■ Source data:

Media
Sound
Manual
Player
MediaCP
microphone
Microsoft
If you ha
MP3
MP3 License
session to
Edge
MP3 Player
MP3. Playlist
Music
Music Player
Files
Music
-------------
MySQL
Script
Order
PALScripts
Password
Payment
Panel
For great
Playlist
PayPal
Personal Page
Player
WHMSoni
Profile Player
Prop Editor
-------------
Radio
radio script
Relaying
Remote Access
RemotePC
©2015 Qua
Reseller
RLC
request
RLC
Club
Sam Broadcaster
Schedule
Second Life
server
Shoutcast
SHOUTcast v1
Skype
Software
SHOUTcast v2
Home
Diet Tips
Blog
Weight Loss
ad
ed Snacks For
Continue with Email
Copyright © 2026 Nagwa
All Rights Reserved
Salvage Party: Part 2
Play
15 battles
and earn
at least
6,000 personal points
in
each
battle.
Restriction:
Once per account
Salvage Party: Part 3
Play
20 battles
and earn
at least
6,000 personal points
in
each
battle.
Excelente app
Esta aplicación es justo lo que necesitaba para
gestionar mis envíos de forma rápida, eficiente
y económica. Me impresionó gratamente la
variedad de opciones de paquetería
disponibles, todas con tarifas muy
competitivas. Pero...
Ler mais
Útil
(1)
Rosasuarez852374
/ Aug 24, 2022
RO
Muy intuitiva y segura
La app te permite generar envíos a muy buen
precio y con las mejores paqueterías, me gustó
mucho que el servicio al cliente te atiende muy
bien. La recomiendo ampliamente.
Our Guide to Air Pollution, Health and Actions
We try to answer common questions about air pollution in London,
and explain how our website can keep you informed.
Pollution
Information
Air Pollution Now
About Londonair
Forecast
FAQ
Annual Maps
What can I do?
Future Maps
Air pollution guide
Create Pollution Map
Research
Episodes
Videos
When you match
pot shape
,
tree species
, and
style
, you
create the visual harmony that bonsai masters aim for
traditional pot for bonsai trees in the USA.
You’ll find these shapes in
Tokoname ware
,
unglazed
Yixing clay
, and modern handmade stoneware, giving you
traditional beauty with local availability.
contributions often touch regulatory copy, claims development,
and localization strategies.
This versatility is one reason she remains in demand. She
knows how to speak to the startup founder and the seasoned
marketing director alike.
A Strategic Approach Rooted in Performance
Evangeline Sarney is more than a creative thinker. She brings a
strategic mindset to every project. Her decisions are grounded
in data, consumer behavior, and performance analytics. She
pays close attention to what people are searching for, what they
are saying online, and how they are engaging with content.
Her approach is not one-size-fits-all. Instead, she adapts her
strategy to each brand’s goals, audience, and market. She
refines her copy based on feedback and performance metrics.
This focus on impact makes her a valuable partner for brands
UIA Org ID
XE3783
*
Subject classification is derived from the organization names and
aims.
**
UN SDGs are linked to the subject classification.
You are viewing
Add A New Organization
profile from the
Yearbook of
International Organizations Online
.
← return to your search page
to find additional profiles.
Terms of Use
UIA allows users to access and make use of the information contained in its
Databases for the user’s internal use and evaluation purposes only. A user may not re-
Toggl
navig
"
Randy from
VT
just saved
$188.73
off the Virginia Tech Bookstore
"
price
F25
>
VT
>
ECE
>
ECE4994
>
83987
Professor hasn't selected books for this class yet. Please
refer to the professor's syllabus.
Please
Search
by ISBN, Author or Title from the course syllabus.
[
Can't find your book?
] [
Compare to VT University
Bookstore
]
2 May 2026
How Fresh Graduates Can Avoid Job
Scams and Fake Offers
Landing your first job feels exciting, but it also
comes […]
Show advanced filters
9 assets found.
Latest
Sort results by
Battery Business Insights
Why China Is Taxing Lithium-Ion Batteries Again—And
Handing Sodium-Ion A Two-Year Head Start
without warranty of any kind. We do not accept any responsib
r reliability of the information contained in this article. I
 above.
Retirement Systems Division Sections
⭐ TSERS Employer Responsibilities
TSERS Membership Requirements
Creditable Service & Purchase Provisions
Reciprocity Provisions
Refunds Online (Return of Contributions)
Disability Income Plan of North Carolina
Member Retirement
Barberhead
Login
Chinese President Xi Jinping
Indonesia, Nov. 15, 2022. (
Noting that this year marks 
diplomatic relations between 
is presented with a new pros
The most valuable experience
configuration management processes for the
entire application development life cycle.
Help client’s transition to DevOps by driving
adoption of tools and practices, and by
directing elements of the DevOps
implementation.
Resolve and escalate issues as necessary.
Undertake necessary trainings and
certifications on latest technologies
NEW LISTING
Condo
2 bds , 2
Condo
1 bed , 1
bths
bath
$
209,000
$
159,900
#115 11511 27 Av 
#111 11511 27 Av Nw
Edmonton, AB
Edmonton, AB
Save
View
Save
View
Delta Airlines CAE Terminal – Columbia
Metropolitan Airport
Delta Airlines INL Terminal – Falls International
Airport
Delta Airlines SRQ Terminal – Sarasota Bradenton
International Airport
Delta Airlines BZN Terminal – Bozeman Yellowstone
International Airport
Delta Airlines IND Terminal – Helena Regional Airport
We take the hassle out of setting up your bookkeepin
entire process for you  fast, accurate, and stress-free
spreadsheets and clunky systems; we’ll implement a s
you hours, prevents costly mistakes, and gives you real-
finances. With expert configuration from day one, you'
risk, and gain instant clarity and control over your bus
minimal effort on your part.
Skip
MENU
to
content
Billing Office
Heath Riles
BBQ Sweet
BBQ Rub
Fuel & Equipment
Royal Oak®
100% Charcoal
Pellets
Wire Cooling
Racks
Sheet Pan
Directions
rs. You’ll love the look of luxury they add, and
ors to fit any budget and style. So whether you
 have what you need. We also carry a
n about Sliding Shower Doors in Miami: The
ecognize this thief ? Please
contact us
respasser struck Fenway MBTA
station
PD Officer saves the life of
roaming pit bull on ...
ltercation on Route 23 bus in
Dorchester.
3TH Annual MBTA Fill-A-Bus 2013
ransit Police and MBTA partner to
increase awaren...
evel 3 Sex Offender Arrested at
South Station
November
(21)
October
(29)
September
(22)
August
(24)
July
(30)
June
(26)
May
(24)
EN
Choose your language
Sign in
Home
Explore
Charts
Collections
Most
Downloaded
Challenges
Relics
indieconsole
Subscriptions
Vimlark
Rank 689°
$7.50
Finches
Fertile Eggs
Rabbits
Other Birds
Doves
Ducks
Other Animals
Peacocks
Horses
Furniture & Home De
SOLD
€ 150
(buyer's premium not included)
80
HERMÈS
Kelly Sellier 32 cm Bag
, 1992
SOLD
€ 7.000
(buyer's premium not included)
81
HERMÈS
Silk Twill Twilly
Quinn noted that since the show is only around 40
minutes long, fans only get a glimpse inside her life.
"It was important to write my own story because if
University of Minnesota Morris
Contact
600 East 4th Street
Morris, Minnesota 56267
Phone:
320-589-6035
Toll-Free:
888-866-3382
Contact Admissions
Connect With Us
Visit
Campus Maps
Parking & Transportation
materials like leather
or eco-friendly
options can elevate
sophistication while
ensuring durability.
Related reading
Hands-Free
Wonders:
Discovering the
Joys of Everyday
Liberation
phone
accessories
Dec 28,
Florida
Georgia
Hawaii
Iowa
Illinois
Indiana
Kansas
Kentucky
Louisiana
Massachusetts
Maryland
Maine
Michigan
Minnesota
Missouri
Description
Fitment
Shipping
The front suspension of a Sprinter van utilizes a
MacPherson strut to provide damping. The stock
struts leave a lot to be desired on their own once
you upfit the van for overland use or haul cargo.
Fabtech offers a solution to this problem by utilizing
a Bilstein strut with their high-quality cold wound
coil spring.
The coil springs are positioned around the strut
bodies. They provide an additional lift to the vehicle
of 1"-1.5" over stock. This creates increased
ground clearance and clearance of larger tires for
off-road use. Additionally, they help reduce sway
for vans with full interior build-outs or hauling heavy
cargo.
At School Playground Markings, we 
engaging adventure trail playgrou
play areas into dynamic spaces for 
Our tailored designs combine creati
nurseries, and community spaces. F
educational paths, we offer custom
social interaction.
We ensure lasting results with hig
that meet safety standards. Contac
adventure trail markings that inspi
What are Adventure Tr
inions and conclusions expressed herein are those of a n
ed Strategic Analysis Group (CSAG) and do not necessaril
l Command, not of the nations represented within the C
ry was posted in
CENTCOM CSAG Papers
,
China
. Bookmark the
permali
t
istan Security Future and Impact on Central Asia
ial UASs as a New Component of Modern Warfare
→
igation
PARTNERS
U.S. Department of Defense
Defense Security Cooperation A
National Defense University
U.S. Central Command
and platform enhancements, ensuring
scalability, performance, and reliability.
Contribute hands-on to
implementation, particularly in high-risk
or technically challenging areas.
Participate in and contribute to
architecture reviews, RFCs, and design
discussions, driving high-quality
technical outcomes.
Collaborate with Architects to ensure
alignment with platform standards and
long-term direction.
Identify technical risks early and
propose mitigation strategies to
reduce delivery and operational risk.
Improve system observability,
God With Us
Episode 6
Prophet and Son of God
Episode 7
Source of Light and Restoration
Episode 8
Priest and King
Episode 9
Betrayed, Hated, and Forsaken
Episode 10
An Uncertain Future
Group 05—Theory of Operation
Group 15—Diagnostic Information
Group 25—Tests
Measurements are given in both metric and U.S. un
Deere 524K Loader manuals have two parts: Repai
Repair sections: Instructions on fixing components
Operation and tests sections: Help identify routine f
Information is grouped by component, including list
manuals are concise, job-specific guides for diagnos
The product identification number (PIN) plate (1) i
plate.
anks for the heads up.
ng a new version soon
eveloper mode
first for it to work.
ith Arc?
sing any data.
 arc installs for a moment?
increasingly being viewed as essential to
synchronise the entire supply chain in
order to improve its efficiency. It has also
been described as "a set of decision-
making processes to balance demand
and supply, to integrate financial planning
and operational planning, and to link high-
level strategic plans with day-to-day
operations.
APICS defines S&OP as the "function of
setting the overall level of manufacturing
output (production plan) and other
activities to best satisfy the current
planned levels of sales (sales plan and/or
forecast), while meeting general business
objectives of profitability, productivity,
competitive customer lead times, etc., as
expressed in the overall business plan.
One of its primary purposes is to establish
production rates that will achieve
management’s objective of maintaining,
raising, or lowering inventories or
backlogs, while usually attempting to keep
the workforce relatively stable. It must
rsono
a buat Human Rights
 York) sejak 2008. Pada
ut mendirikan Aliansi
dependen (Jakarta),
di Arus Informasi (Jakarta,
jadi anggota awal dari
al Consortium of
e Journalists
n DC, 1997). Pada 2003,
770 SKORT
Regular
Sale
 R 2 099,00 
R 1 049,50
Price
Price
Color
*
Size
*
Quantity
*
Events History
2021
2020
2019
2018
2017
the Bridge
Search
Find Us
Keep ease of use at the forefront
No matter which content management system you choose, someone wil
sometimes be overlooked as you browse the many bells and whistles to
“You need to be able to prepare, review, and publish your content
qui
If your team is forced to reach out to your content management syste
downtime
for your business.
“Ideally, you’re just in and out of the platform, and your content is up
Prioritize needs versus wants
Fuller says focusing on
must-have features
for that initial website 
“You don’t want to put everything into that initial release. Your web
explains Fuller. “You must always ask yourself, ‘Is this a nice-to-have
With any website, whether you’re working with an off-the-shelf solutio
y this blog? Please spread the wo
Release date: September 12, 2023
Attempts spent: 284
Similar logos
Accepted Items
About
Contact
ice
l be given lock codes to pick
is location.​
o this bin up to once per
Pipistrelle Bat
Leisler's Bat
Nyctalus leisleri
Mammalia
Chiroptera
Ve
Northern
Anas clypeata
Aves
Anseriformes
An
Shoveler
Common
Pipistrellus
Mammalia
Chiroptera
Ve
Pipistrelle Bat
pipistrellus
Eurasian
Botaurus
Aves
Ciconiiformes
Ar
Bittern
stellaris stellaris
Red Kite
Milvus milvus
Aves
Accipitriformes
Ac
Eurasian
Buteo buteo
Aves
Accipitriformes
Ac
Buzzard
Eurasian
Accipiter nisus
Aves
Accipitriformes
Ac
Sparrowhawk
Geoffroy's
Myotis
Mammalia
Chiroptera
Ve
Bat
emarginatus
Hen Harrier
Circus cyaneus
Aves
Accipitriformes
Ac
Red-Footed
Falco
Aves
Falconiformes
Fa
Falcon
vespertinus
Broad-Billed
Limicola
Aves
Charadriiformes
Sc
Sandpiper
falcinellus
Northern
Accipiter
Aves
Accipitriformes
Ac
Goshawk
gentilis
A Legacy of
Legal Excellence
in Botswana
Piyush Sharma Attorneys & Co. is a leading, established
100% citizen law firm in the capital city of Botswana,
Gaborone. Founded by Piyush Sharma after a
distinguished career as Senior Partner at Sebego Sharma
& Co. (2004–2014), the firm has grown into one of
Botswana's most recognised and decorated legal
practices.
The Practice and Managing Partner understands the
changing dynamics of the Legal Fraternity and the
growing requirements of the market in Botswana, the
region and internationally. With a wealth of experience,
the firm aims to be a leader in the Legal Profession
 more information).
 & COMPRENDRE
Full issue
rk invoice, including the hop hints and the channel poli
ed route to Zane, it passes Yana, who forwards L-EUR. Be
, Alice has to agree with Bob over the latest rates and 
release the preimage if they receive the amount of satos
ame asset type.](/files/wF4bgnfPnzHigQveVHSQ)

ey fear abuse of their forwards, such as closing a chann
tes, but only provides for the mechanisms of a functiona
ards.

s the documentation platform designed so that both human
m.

■ Exercise instructions: In the entries above, locate every line with the word "initial" and copy it.

■ Answer to the exercise:
for that initial website 
“You don’t want to put everything into that initial release. Your web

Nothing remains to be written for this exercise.